If you decide to lock in a new, lower mortgage rate, switch loan products or tap equity by refinancing, here are the closing costs to watch out for.
» MORE: How to refinance your mortgage
Early repayment fees
If refinancing will result in an early repayment fee from your mortgage lender, you may want to reconsider. Prepayment penalties aren't very common and are usually applicable only within the first three to five years of a mortgage.
FHA and VA loans, and other mortgages backed by a federal agency, generally cannot include a prepayment penalty. And in some states, they are illegal. But it’s one thing you want to be aware of before beginning the refinance application process.
Points are interest payments based on the total amount of your mortgage. You can prepay points to lower your mortgage loan’s long-term interest rate — these are called discount points. In other words, you pay now instead of later.
If you plan on staying in a home for a long time, paying for discount points to lower your mortgage rate may work to your advantage. Remember, when you buy points, it alters the break-even period for your refinance, so be sure to do the math.
Lenders can also charge points on a mortgage refinance simply to make more profit — without reducing the mortgage’s interest rate. If you see points on your Loan Estimate and didn't buy discount points, you've got room to negotiate those fees.

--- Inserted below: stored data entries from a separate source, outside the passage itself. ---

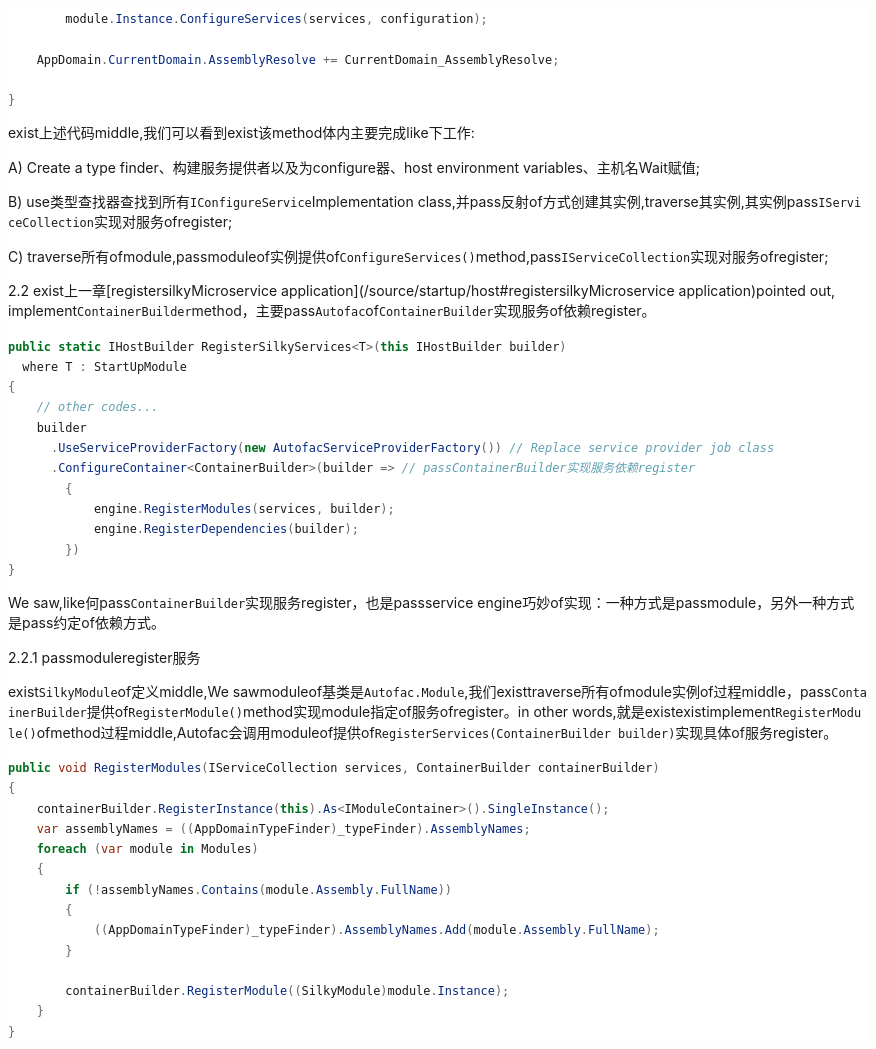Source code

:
 ```csharp
        module.Instance.ConfigureServices(services, configuration);

    AppDomain.CurrentDomain.AssemblyResolve += CurrentDomain_AssemblyResolve;

}
```

exist上述代码middle,我们可以看到exist该method体内主要完成like下工作:

A) Create a type finder、构建服务提供者以及为configure器、host environment variables、主机名Wait赋值;

B) use类型查找器查找到所有`IConfigureService`Implementation class,并pass反射of方式创建其实例,traverse其实例,其实例pass`IServiceCollection`实现对服务ofregister;

C) traverse所有ofmodule,passmoduleof实例提供of`ConfigureServices()`method,pass`IServiceCollection`实现对服务ofregister;

2.2 exist上一章[registersilkyMicroservice application](/source/startup/host#registersilkyMicroservice application)pointed out, implement`ContainerBuilder`method，主要pass`Autofac`of`ContainerBuilder`实现服务of依赖register。

```csharp
public static IHostBuilder RegisterSilkyServices<T>(this IHostBuilder builder)
  where T : StartUpModule
{   
    // other codes...
    builder
      .UseServiceProviderFactory(new AutofacServiceProviderFactory()) // Replace service provider job class
      .ConfigureContainer<ContainerBuilder>(builder => // passContainerBuilder实现服务依赖register
        {
            engine.RegisterModules(services, builder);
            engine.RegisterDependencies(builder);
        })
}
```

We saw,like何pass`ContainerBuilder`实现服务register，也是passservice engine巧妙of实现：一种方式是passmodule，另外一种方式是pass约定of依赖方式。

2.2.1 passmoduleregister服务

exist`SilkyModule`of定义middle,We sawmoduleof基类是`Autofac.Module`,我们existtraverse所有ofmodule实例of过程middle，pass`ContainerBuilder`提供of`RegisterModule()`method实现module指定of服务ofregister。in other words,就是existexistimplement`RegisterModule()`ofmethod过程middle,Autofac会调用moduleof提供of`RegisterServices(ContainerBuilder builder)`实现具体of服务register。

```csharp
public void RegisterModules(IServiceCollection services, ContainerBuilder containerBuilder)
{
    containerBuilder.RegisterInstance(this).As<IModuleContainer>().SingleInstance();
    var assemblyNames = ((AppDomainTypeFinder)_typeFinder).AssemblyNames;
    foreach (var module in Modules)
    {
        if (!assemblyNames.Contains(module.Assembly.FullName))
        {
            ((AppDomainTypeFinder)_typeFinder).AssemblyNames.Add(module.Assembly.FullName);
        }

        containerBuilder.RegisterModule((SilkyModule)module.Instance);
    }
}
```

The mounds of paperwork you’ll face when closing on your mortgage refinance come at a price. Lenders often charge origination fees to cover the cost of processing your loan and obtaining a credit report.
These origination fees ... can increase your closing costs even further.”
These origination fees, sometimes referred to as an administration fee, application fee, underwriting fee or document preparation fee, can increase your closing costs even further. The good news is that all origination fees are open to negotiation, so don't be afraid to discuss them with your lender.
Appraisal and inspection fees
There is due diligence performed by the lender to ensure that your home is properly valued. You guessed it — you’ll pay for that, too.
Among the refinance closing costs, you may see a home appraisal fee, often between $300 and $500. If you bought your home recently and already have an appraisal on file, sometimes this service can be waived. However, if you suspect your home has gained value along with the recovering real estate market, you may want to have your home reappraised.
The mortgage lender may also require a termite and pest inspection, as well as a general review of the home’s condition by a property inspector or engineer. The charges for these services can be several hundred dollars as well.
Mortgage and title insurance fees
While you will already have homeowner’s insurance due to your existing mortgage, the refinance lender will likely confirm the coverage, protecting itself in the event the house is damaged or destroyed.
Mortgage loans backed by government agencies, such as the Federal Housing Administration (FHA) or the Department of Veterans Affairs (VA) require the payment of mortgage insurance — once again for the benefit of the lender.
If you have a conventional mortgage but put less than 20% down, you will be required to pay for private mortgage insurance (PMI) to protect the lender in the event of a default. The fees for lender’s insurance vary by the entity involved and ranges from 0.55% to 2.25%.
And there is one more protection policy involved when refinancing a mortgage: title insurance. Courthouse records are searched to determine if you have valid ownership of the house and land and to ascertain if there are any liens against the property.
Title insurance covers the cost of any errors made in such investigations in order to protect the mortgage lender — and optionally the owner. Costs vary by loan value, down payment, property location and provider.
You may also be required to pay for a survey of the property and improvements, unless one has been recently completed. This costs about $500.
A final tip on refinance closing costs
From each lender you apply to, you'll receive a Loan Estimate so that you can easily do a side-by-side comparison of mortgage costs. Once you choose a lender, you’ll also receive a Closing Disclosure three days before finalizing your loan, detailing all of the charges that will be assessed at signing. That way there can be no surprises at the closing table.